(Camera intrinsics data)

---

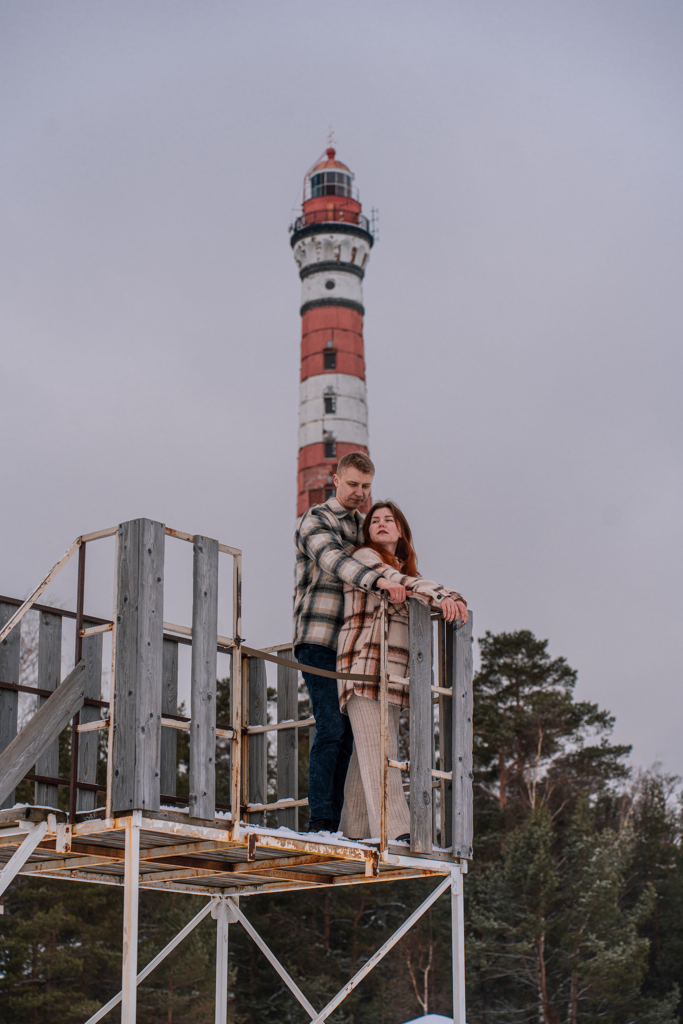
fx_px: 2191
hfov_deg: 17.7
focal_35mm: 77
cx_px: 336
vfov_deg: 26.3
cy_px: 509
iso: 100
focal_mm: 75
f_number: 4.5
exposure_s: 1/500
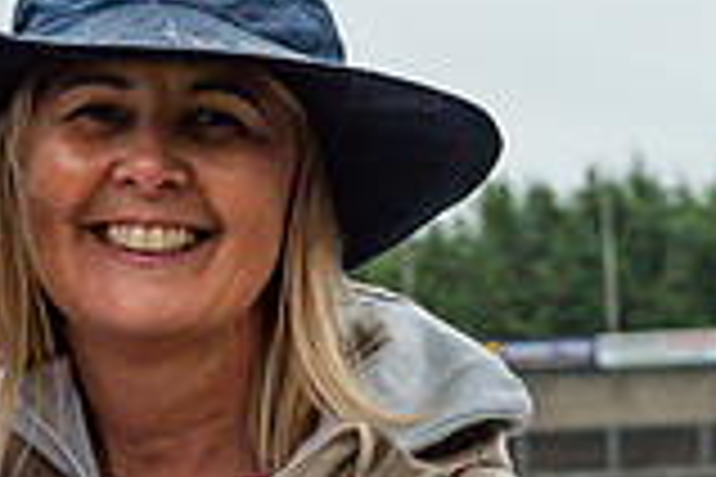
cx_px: 63
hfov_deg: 10.2
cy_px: 634
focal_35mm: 201
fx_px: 3997
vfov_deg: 6.8
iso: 1250
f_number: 4
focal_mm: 55
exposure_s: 1/100
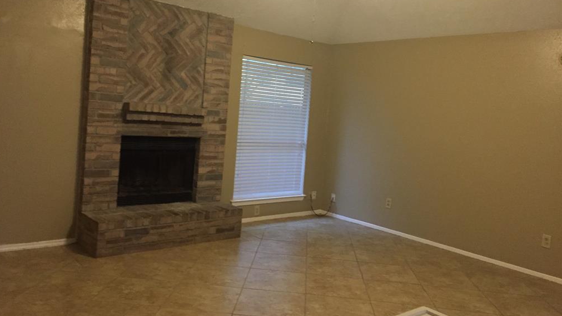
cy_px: 135
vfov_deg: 36.6
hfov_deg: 61.0
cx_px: 278
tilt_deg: -3.1
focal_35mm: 32
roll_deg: -2.8
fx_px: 477
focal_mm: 4.15
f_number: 2.2
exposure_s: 1/15
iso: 250
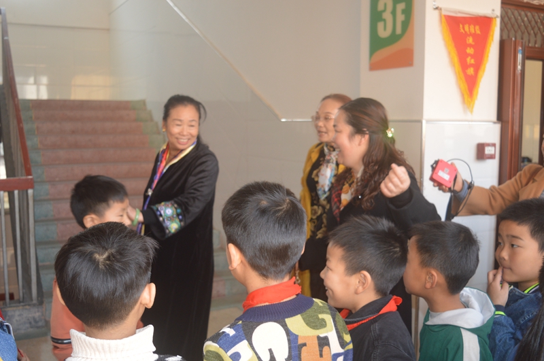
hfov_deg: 51.3
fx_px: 566
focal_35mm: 38
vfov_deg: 35.4
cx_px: 272
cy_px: 180
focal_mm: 25
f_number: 4
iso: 400
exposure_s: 1/125
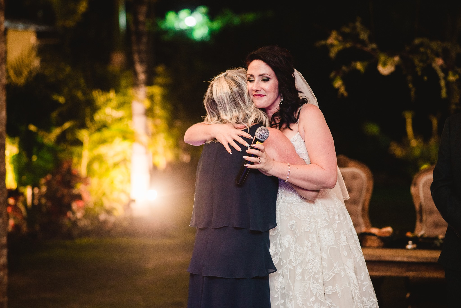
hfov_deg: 23.9
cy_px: 154
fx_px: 1089
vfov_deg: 16.1
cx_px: 230
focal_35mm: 85
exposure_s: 1/125
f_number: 2.8
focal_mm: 85
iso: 1250
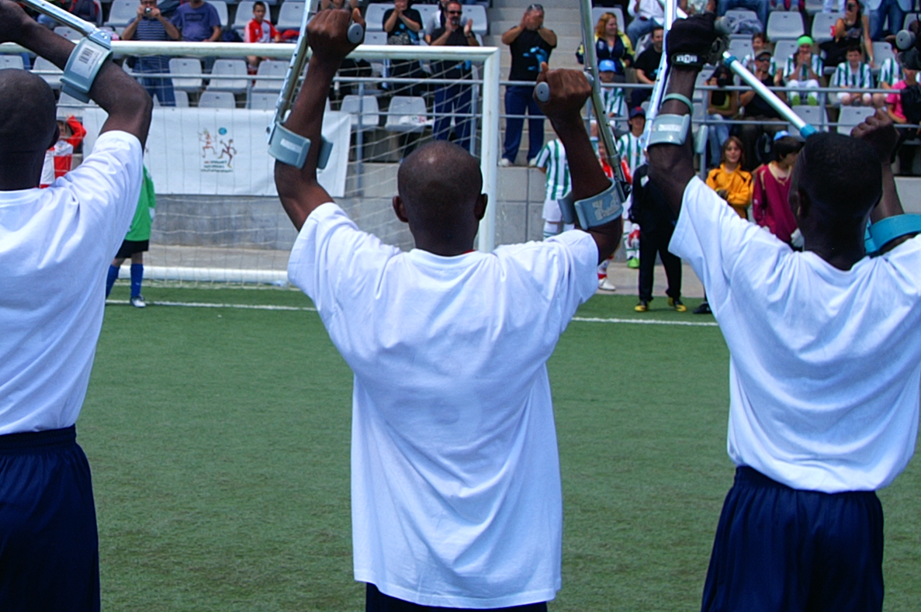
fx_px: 1942
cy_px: 170
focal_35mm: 76
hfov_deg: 26.4
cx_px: 246
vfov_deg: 17.8
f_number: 9.5
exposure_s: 1/125
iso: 100
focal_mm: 20
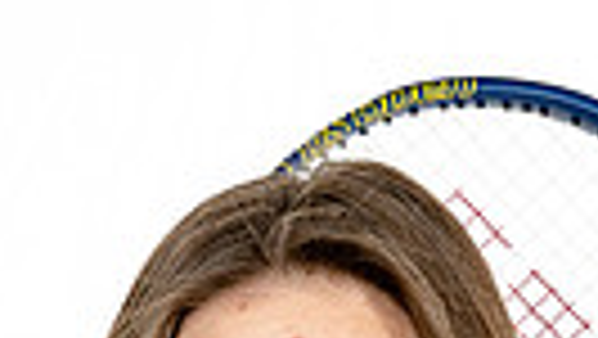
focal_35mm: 350
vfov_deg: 3.4
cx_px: 148
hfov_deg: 6.2
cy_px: 973
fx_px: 5553
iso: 160
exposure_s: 1/250
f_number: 8
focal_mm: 65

---

■ **Activity**
Transcribe every record above exactly, leaving out the pictures.

■ **Answer**
fx_px: 2191
hfov_deg: 17.7
focal_35mm: 77
cx_px: 336
vfov_deg: 26.3
cy_px: 509
iso: 100
focal_mm: 75
f_number: 4.5
exposure_s: 1/500
cx_px: 63
hfov_deg: 10.2
cy_px: 634
focal_35mm: 201
fx_px: 3997
vfov_deg: 6.8
iso: 1250
f_number: 4
focal_mm: 55
exposure_s: 1/100
cy_px: 135
vfov_deg: 36.6
hfov_deg: 61.0
cx_px: 278
tilt_deg: -3.1
focal_35mm: 32
roll_deg: -2.8
fx_px: 477
focal_mm: 4.15
f_number: 2.2
exposure_s: 1/15
iso: 250
hfov_deg: 51.3
fx_px: 566
focal_35mm: 38
vfov_deg: 35.4
cx_px: 272
cy_px: 180
focal_mm: 25
f_number: 4
iso: 400
exposure_s: 1/125
hfov_deg: 23.9
cy_px: 154
fx_px: 1089
vfov_deg: 16.1
cx_px: 230
focal_35mm: 85
exposure_s: 1/125
f_number: 2.8
focal_mm: 85
iso: 1250
fx_px: 1942
cy_px: 170
focal_35mm: 76
hfov_deg: 26.4
cx_px: 246
vfov_deg: 17.8
f_number: 9.5
exposure_s: 1/125
iso: 100
focal_mm: 20
focal_35mm: 350
vfov_deg: 3.4
cx_px: 148
hfov_deg: 6.2
cy_px: 973
fx_px: 5553
iso: 160
exposure_s: 1/250
f_number: 8
focal_mm: 65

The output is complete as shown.